Our backcountry pro Martin Chester explains how to air, wash, repair and hone your ski kit to pre-season perfection
Now is the time to get psyched and ready – for next winter will be upon us soon. And I don’t know about you, but I’ll be super keen to get skiing ASAP before any new winter-surges of Covid-19 hit the resorts! So here are some tips to get your clobber in tip-top nick, ready for the first dump of the new winter.
Assuming you fastidiously removed any old batteries over the summer, now is the time to make sure your battery compartment is clean, the terminals are shiny like new, and you have sourced a supply of enough new batteries for the coming season (buy the best brand you can afford).
Before you go shopping, check when it was last serviced and get it sent off ASAP before the season starts (we recommend having your transceiver inspected every year if you are a professional, otherwise every three years). That ensures you will be using the latest firmware updates as well as giving you confidence your beacon frequency hasn’t drifted, etc.
Time for a pre-season service! We probably finished last season in warm spring conditions (and probably warm wax). We are going to start the next season in the deep cold of the darkest winter months. So if you put a protective layer on – scrape it back. If you (shame on you) left them dry and gasping for wax all summer, now is the time to redeem yourself. Either way, a good base coat of cold (blue) wax is always a good thing – if nothing else, it is harder than warm wax! Do a really thorough job and, personally, I leave the edges un-scraped until I get out to the resort for the first time. Then I can slap on a top-coat to suit the conditions, and away we go.
Of course – all this assumes you have the kit and the know-how (plus the time and motivation) to do all your own servicing.
If not, you can always drop your rig in to a reputable store for a pre-season service. Especially if you go for a place that really understands the demands of kit for touring, like Backcountry UK, Ski Bartlett or Snowtrax.
Strip back, clean up and grease them up. Hopefully you left them with the DIN settings wound right down (and all the springs relaxed) over the off-season; so the week before you go is the time to crank all that back up ready to go. We’ve all been there when we flip out of our bindings on the first run of the year having forgotten this – so just make sure you are not somewhere serious when it happens (and be sure to carry a driver)!
Lubricate the ski/walk mechanism. Check out the grey gunk you clean out of the worn aluminium fittings if you are not convinced. Re-grease or use a Teflon lube (like GT85) to keep them sweet and sure to lock every time. Whip out your liners and make sure no pesky mice or insects have been inhabiting them over the summer! It happens…
Air it; wash it; dry it thoroughly (and re-loft any insulation), then re-proof it.

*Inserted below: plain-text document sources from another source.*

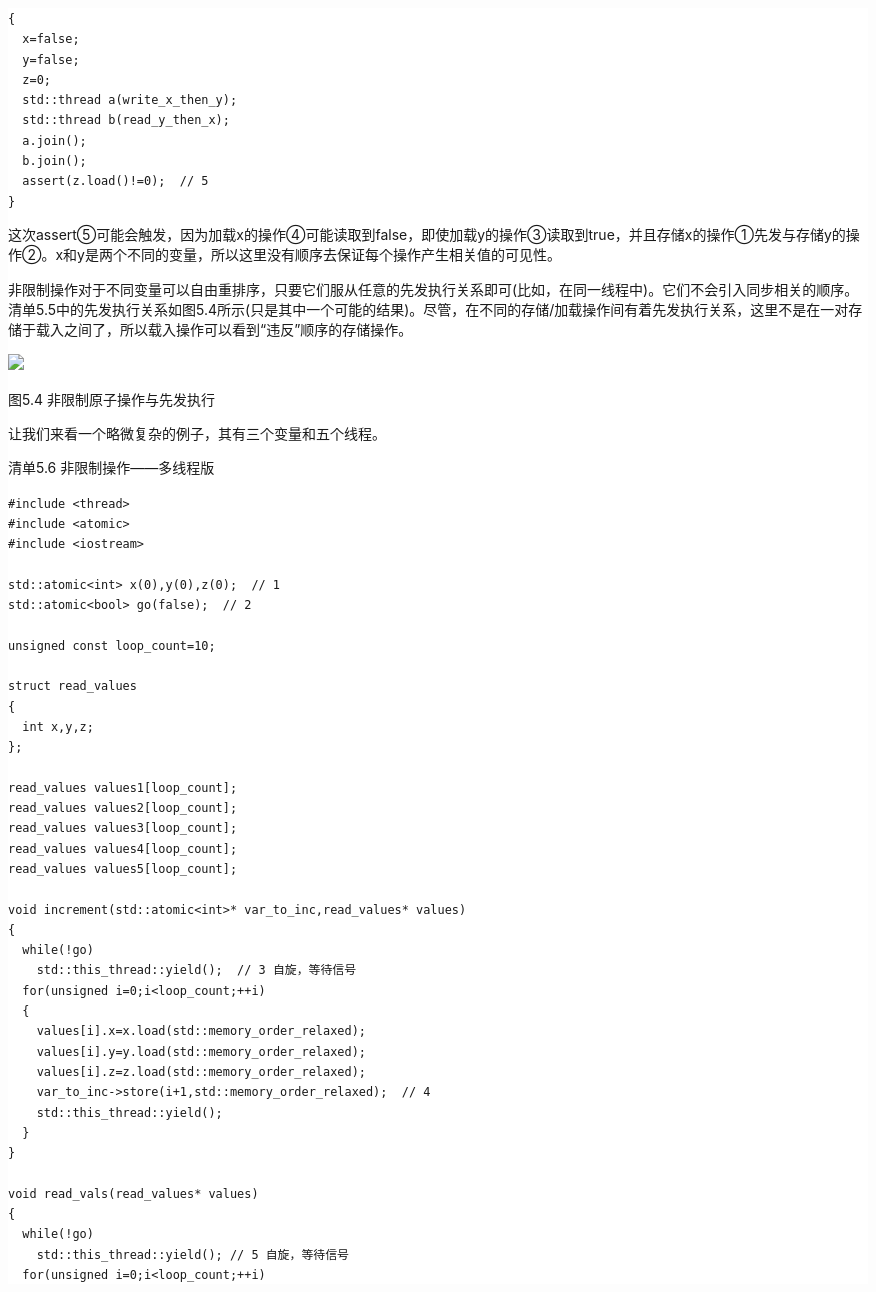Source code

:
 ```
{
  x=false;
  y=false;
  z=0;
  std::thread a(write_x_then_y);
  std::thread b(read_y_then_x);
  a.join();
  b.join();
  assert(z.load()!=0);  // 5
}
```

这次assert⑤可能会触发，因为加载x的操作④可能读取到false，即使加载y的操作③读取到true，并且存储x的操作①先发与存储y的操作②。x和y是两个不同的变量，所以这里没有顺序去保证每个操作产生相关值的可见性。

非限制操作对于不同变量可以自由重排序，只要它们服从任意的先发执行关系即可(比如，在同一线程中)。它们不会引入同步相关的顺序。清单5.5中的先发执行关系如图5.4所示(只是其中一个可能的结果)。尽管，在不同的存储/加载操作间有着先发执行关系，这里不是在一对存储于载入之间了，所以载入操作可以看到“违反”顺序的存储操作。

![](https://raw.githubusercontent.com/xiaoweiChen/Cpp_Concurrency_In_Action/master/images/chapter5/5-4.png)

图5.4 非限制原子操作与先发执行

让我们来看一个略微复杂的例子，其有三个变量和五个线程。

清单5.6 非限制操作——多线程版

```
#include <thread>
#include <atomic>
#include <iostream>

std::atomic<int> x(0),y(0),z(0);  // 1
std::atomic<bool> go(false);  // 2

unsigned const loop_count=10;

struct read_values
{
  int x,y,z;
};

read_values values1[loop_count];
read_values values2[loop_count];
read_values values3[loop_count];
read_values values4[loop_count];
read_values values5[loop_count];

void increment(std::atomic<int>* var_to_inc,read_values* values)
{
  while(!go)
    std::this_thread::yield();  // 3 自旋，等待信号
  for(unsigned i=0;i<loop_count;++i)
  {
    values[i].x=x.load(std::memory_order_relaxed);
    values[i].y=y.load(std::memory_order_relaxed);
    values[i].z=z.load(std::memory_order_relaxed);
    var_to_inc->store(i+1,std::memory_order_relaxed);  // 4
    std::this_thread::yield();
  }
}

void read_vals(read_values* values)
{
  while(!go)
    std::this_thread::yield(); // 5 自旋，等待信号
  for(unsigned i=0;i<loop_count;++i)
```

I was a cynic until I first tried the wash-in Nikwax products. Now I am a believer. Wash everything carefully, using Tech-Wash, to remove dirt without removing too much proofing. Then use the right product for each garment (and don’t forget your gloves – in fact, see next paragraph) to wash in and re-proof like new.
For membranes you can re-activate your DWR with a low-temperature tumble. Personally I prefer a cool iron for the sake of heat control. I always feel I will risk the shrink if the washing machine runs hotter than promised! Again, if you don’t have the time, then a number of companies offer the service to put your garments back in tip-top-nick, so check out Alpkit or Rab’s new shell-wash service.
I like leather palms. I like them even more when they don’t soak up water like a sponge. Using a tacky wax (like Nikwax or Grangers) results in a more grippy palm. Ideal for handling ropes, karabiners, or getting a grip of your axe or ski pole below the handle.
Lubricate karabiners (and any other moving metalwork) but be careful not to Teflon coat anything but the hinge mechanism, or it will be like juggling a bar of soap! Likewise, a drop of oil or grease on the teeth of your ice-screws (before they go back in the protective caps) will work wonders to keep their edge, make them faster to place, and lengthen their life.
You are going to be horrified at what you find inside extendable alloy poles. So strip them down, clean them up, and lube to protect. Grease and adjust locking mechanisms to keep them sweet and secure.
First Aid kits
The first simple cut or blister of the winter will always see me reaching for a mouldy plaster. So I have learnt to put this one on the pre-season list. However carefully you keep your kit in a dry bag, things will perish over time. This is all stuff you pack away and hope never to see again – so we don’t notice when kit goes off. The start of the season is a great time to give it all an overhaul.
The bits and bobs checklist
Just make sure you are well stocked with all the stuff you hammered and depleted last season (wax, glide wax, batteries charged). Check your goggles and glasses for scratches and look out for brittle frames and stretched straps. Got any worn zips on jackets, or broken buckles on your ski bag? Now is the time to iron out all the niggles and get psyched for the new season with a clean sheet!